Plans for task-shifting and youth engagement

In the three provinces, there is high demand for long-acting reversible contraceptive methods. Providers at health facilities currently offer Jadelle implants and a select set of community-based distributors in the three provinces will soon be trained to offer Nexplanon. The Government of the Democratic Republic of the Congo has a task-shifting policy in place for trained community-based distributors to provide Nexplanon, and the project will ensure that community-based distributors receive adequate supportive supervision for distribution of this method.

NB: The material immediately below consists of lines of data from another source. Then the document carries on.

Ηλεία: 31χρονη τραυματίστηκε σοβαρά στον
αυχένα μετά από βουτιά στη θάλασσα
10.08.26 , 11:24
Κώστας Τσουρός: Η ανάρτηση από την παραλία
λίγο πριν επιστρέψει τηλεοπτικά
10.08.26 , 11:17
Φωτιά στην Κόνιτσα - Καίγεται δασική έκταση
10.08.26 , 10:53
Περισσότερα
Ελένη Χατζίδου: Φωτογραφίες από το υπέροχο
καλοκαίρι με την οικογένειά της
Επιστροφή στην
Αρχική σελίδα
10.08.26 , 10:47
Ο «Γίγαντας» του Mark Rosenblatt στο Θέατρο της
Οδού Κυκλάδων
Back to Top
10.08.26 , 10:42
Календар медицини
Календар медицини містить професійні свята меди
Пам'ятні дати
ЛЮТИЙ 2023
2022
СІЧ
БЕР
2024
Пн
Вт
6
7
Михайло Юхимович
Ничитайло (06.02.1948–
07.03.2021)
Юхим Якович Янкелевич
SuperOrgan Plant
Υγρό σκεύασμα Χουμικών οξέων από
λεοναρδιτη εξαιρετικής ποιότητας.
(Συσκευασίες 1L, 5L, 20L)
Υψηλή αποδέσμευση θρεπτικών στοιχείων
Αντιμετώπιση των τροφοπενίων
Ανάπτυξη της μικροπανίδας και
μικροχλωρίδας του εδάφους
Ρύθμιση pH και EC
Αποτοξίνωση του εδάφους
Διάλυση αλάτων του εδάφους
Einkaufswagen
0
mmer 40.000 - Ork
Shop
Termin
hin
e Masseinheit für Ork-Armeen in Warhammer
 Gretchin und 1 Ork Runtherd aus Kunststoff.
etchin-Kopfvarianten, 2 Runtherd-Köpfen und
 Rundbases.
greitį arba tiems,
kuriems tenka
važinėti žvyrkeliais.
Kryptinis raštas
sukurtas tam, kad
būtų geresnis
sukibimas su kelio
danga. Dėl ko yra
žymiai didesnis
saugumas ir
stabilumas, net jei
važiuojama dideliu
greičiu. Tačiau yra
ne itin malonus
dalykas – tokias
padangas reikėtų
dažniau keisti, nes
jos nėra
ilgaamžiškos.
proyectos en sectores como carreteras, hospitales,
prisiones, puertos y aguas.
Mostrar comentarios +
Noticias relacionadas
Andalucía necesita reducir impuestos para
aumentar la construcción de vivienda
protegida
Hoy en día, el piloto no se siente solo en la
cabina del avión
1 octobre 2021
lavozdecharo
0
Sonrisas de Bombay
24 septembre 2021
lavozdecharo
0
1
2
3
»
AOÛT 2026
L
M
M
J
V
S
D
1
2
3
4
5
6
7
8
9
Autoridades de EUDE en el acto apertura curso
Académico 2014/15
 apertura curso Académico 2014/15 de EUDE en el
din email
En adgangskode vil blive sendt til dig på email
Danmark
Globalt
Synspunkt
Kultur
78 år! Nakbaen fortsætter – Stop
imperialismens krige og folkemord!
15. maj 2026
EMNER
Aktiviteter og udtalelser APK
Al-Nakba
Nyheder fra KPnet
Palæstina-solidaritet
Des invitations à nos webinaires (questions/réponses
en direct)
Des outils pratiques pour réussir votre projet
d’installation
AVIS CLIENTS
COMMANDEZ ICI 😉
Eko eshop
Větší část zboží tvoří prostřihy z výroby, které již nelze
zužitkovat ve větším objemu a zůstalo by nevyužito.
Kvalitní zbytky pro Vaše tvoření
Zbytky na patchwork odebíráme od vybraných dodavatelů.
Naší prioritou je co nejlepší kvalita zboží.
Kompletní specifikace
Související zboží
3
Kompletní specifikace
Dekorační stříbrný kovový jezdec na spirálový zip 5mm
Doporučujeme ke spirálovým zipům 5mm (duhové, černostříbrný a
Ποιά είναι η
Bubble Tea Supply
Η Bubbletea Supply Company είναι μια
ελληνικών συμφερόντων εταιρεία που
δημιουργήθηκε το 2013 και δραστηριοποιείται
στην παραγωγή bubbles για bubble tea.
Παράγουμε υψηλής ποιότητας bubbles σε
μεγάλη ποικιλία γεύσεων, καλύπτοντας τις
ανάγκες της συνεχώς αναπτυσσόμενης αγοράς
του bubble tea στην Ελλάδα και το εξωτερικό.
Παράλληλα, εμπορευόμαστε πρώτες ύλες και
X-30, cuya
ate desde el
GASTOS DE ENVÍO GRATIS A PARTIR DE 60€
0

In the coming months, E2A will also focus on strengthening the work of youth leaders who target married and unmarried youth in their communities to give them information about family planning and the child health services offered by the community-based distributors (oral rehydration salts/zinc and water purifiers) and refer them to the community-based distributors and health facilities in their communities. These youth leaders will continue to attend regular meetings with providers and other community-based actors, and will be continually supported to document and report on their outreach and referral work.